Page excerpt —
┌──

XI. Management: General

  1. Most Mpox cases are mild and self-limited
  2. Supportive Care
    1. Analgesics (Ibuprofen, Acetaminophen)
    2. Maintain hydration (esp. Tonsillitis related Dysphagia)
    3. Antiemetics (e.g. Ondansetron) as needed
    4. Proctitis symptom relief (e.g. sitz baths, Stool Softeners)
  3. Consult with local public health regarding testing and treatment
    1. Rapid diagnosis and quarantine is critical to outbreak containment
  4. Isolation for 2 to 4 weeks until rash fully heals (lesions desquamate)
    1. When around others, mask and cover wound with dressing
    2. Avoid public transportation and other crowded palces
    3. Strict hygiene

XII. Management: Antivirals

  1. Background
    1. These agents were primarily developed for use in Smallpox, and efficacy in Monkeypox is unclear
    2. Antivirals may reduce disease severity, pain and swelling, abscess formation and scarring
  2. Indications
    1. Severe Disease
      1. Encephalitis
      2. Myocarditis
      3. Sepsis
      4. Hemorrhagic Disease
      5. Hospitalized patients
      6. Large number of confluent lesions
    2. Anogenital lesions or other sensitive sites (e.g. Tonsillitis)
    3. CNS or Eye lesions
    4. High risk of severe disease (see prognosis below)
      1. Immunocompromised
      2. Age <8 years
      3. Pregnancy
      4. Atopic Dermatitis
  3. Agents
    1. Tecovirimat (TPOXX, ST-246) - preferred in 2022 U.S.
      1. Blocks Orthopoxvirus envelope Protein vp37 (decreases cell to cell transmission)
      2. Decreases pain and prevents severe disease
      3. Dosing
        1. Oral: 600 mg orally every 12 hours for weight > 40 kg (every 8 hours for weight >120 kg)

└──

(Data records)
┌──

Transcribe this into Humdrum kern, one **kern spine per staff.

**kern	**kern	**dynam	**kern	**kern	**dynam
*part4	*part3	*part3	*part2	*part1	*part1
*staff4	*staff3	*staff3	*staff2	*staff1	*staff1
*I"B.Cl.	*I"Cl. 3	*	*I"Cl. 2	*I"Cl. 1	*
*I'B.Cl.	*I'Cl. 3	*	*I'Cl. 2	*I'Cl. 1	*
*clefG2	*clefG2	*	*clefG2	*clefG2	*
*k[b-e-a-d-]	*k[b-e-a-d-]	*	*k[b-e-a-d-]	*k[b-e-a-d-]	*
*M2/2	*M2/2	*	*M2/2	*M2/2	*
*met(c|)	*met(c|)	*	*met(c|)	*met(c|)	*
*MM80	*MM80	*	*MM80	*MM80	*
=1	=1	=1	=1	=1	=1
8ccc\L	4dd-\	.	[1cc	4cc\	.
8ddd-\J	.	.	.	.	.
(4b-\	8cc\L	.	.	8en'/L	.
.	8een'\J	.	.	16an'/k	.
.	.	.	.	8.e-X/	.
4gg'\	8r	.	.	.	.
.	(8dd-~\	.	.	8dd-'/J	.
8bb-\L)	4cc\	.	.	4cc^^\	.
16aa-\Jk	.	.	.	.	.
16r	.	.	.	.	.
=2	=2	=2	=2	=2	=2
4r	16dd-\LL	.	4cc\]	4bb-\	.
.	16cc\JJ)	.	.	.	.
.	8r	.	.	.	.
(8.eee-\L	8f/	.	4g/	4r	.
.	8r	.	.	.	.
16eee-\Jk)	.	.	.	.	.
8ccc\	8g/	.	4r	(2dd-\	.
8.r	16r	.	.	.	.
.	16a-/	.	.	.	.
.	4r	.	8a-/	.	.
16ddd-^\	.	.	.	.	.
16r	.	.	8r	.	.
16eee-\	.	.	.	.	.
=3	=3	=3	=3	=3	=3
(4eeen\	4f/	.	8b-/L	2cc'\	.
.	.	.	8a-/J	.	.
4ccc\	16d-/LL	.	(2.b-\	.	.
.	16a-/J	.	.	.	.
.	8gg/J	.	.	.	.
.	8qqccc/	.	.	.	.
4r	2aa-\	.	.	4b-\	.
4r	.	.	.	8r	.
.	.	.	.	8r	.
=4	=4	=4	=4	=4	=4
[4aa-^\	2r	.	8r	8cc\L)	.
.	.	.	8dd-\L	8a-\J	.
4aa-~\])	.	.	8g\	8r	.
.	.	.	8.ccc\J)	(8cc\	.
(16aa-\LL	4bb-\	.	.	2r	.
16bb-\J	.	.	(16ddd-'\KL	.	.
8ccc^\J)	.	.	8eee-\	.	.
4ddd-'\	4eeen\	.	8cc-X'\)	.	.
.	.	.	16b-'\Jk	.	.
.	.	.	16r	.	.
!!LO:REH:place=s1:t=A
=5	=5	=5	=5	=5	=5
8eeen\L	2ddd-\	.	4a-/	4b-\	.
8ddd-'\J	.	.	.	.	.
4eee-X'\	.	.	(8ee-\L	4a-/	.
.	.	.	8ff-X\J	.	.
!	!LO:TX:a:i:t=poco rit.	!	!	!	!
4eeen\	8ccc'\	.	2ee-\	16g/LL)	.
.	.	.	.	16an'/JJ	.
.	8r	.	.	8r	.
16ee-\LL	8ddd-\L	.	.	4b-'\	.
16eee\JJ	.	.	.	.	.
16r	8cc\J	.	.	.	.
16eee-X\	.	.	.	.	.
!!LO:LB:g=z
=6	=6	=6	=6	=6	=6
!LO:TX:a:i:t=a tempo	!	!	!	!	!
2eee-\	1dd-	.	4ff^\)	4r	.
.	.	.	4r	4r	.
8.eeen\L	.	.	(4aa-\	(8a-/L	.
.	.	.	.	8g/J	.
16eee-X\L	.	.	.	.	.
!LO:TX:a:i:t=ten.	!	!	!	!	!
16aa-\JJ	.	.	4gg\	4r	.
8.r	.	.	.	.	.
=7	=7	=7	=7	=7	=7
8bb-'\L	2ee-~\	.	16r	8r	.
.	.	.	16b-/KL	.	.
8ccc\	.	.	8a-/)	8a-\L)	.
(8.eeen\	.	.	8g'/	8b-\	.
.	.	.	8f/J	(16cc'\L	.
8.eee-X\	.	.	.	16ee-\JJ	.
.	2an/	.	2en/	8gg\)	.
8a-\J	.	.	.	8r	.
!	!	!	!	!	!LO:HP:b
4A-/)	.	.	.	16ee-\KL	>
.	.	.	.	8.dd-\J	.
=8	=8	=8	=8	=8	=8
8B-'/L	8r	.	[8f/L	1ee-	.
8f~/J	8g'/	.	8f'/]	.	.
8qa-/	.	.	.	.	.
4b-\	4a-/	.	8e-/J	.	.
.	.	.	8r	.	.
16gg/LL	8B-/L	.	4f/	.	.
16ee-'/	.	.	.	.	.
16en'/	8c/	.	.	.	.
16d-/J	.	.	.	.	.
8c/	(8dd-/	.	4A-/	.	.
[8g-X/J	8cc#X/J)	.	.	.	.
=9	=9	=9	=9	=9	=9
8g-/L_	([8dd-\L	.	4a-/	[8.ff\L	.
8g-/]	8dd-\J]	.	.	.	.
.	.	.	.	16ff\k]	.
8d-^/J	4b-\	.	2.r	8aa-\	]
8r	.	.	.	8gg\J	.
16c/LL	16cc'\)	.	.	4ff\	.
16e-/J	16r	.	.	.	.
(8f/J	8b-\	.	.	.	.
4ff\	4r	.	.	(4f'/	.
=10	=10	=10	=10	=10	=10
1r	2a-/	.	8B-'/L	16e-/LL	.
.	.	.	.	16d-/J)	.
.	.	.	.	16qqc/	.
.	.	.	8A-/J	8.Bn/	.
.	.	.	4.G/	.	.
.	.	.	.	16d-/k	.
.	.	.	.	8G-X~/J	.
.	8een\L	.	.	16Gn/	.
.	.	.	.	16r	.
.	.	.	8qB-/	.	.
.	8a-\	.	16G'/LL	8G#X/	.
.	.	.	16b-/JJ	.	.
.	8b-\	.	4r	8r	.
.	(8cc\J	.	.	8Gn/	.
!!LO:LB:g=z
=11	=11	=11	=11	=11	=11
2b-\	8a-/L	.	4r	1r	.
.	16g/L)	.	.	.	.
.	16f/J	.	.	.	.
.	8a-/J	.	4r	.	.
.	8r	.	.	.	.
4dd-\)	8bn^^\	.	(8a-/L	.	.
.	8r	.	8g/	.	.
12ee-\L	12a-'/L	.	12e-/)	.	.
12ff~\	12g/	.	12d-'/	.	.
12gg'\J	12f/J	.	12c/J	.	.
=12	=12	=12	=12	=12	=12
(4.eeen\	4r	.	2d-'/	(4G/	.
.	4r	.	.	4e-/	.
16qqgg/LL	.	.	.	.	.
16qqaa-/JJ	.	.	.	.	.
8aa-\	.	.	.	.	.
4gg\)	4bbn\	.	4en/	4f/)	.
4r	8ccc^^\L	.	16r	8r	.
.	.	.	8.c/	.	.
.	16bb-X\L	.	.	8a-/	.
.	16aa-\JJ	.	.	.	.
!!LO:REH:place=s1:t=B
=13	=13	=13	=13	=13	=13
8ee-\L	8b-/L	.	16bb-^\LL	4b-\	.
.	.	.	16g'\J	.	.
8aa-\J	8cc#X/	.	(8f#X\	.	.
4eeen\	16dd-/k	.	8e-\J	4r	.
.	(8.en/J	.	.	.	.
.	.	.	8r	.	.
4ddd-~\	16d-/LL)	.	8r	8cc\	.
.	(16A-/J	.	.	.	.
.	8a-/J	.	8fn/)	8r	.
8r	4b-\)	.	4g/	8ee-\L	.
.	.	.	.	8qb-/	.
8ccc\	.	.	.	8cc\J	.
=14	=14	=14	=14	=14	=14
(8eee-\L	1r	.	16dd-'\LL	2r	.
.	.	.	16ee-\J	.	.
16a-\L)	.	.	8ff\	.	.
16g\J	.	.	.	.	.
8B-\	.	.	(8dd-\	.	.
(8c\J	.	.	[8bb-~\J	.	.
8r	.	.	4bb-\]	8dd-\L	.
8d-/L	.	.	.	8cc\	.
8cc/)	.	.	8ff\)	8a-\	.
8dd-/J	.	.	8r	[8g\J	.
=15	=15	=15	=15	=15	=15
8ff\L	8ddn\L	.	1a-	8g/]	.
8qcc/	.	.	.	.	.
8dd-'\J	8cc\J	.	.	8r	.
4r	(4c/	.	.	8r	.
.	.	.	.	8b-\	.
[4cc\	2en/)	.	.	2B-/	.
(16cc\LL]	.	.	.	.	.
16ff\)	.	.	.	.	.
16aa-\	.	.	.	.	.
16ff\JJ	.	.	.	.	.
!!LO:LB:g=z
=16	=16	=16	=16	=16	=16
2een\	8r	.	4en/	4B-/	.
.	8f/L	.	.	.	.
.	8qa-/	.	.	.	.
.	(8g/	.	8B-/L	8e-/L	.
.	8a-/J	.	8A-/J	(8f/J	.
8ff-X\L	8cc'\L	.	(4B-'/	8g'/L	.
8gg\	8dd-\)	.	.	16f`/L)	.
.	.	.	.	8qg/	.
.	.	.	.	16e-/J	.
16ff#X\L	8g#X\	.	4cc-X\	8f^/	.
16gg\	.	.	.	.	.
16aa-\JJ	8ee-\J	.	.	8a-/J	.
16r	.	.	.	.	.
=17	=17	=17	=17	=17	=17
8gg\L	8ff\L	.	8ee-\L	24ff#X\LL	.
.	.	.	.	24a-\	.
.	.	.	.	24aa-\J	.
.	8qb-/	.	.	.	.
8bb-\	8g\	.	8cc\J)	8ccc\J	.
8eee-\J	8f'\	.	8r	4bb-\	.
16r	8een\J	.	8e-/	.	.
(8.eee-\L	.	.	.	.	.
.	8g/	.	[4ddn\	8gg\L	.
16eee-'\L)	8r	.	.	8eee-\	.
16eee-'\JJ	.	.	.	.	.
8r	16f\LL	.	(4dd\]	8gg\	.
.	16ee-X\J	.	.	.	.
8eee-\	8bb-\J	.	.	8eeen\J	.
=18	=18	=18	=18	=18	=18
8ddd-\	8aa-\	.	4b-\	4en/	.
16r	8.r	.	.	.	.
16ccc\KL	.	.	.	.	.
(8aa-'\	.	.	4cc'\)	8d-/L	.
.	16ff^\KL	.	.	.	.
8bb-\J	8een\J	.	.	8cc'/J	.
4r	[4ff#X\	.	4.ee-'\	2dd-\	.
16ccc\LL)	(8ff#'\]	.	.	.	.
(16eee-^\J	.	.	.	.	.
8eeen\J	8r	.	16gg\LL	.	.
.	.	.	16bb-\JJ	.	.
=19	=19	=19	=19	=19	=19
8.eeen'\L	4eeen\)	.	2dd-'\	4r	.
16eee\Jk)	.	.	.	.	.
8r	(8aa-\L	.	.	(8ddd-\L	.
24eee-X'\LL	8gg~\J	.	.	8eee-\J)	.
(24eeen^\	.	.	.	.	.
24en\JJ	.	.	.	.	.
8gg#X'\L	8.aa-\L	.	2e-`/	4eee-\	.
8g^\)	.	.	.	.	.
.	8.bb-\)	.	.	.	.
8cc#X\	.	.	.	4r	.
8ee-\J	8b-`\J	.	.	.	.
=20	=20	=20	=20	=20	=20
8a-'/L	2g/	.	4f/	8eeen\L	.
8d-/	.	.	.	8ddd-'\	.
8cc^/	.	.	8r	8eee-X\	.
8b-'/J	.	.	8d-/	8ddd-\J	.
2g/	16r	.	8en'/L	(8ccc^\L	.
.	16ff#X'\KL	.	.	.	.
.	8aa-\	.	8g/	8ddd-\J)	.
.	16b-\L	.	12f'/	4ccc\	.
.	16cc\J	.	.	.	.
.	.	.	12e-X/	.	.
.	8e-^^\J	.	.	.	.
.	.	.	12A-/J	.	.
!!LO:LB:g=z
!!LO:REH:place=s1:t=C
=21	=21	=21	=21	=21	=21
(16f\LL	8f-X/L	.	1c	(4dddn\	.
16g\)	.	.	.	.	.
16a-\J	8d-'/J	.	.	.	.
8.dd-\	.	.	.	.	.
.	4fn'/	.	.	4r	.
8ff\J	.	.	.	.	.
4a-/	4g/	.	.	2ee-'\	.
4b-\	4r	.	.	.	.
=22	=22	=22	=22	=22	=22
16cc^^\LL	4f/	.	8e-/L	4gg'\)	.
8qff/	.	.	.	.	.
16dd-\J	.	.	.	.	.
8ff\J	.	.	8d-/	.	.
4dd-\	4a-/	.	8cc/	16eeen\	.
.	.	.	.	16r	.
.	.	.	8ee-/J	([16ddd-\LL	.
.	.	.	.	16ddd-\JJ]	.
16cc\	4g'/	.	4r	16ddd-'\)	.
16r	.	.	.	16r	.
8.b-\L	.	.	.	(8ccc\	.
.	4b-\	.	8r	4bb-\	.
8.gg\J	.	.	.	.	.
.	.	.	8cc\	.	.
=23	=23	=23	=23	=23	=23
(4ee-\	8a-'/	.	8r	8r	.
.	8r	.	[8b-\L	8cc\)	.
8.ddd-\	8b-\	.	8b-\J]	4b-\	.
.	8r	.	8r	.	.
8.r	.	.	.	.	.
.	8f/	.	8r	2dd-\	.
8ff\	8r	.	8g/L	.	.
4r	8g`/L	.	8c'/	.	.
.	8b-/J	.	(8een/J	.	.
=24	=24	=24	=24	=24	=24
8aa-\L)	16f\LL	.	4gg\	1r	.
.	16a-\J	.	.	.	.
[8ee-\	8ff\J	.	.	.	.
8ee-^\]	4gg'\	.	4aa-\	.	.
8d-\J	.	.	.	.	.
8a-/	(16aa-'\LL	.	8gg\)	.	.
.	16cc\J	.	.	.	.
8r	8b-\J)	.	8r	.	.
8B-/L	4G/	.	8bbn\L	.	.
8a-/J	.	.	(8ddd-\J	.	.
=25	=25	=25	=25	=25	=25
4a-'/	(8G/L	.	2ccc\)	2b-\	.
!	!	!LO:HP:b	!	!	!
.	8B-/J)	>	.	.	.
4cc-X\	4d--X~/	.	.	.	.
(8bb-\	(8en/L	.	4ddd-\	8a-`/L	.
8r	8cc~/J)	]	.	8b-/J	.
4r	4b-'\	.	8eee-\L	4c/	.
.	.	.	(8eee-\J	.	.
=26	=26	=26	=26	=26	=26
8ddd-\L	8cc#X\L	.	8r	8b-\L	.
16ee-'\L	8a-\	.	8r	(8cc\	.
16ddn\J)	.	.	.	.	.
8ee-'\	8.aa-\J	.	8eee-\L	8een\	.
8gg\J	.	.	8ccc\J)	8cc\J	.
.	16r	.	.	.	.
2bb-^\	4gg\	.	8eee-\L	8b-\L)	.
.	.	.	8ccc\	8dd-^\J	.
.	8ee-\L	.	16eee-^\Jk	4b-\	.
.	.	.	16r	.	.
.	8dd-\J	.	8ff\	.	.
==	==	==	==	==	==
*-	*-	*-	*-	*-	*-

└──

Required work — Reproduce the mpox management excerpt word for word, from start to finish.

Exercise solution —
XI. Management: General

  1. Most Mpox cases are mild and self-limited
  2. Supportive Care
    1. Analgesics (Ibuprofen, Acetaminophen)
    2. Maintain hydration (esp. Tonsillitis related Dysphagia)
    3. Antiemetics (e.g. Ondansetron) as needed
    4. Proctitis symptom relief (e.g. sitz baths, Stool Softeners)
  3. Consult with local public health regarding testing and treatment
    1. Rapid diagnosis and quarantine is critical to outbreak containment
  4. Isolation for 2 to 4 weeks until rash fully heals (lesions desquamate)
    1. When around others, mask and cover wound with dressing
    2. Avoid public transportation and other crowded palces
    3. Strict hygiene

XII. Management: Antivirals

  1. Background
    1. These agents were primarily developed for use in Smallpox, and efficacy in Monkeypox is unclear
    2. Antivirals may reduce disease severity, pain and swelling, abscess formation and scarring
  2. Indications
    1. Severe Disease
      1. Encephalitis
      2. Myocarditis
      3. Sepsis
      4. Hemorrhagic Disease
      5. Hospitalized patients
      6. Large number of confluent lesions
    2. Anogenital lesions or other sensitive sites (e.g. Tonsillitis)
    3. CNS or Eye lesions
    4. High risk of severe disease (see prognosis below)
      1. Immunocompromised
      2. Age <8 years
      3. Pregnancy
      4. Atopic Dermatitis
  3. Agents
    1. Tecovirimat (TPOXX, ST-246) - preferred in 2022 U.S.
      1. Blocks Orthopoxvirus envelope Protein vp37 (decreases cell to cell transmission)
      2. Decreases pain and prevents severe disease
      3. Dosing
        1. Oral: 600 mg orally every 12 hours for weight > 40 kg (every 8 hours for weight >120 kg)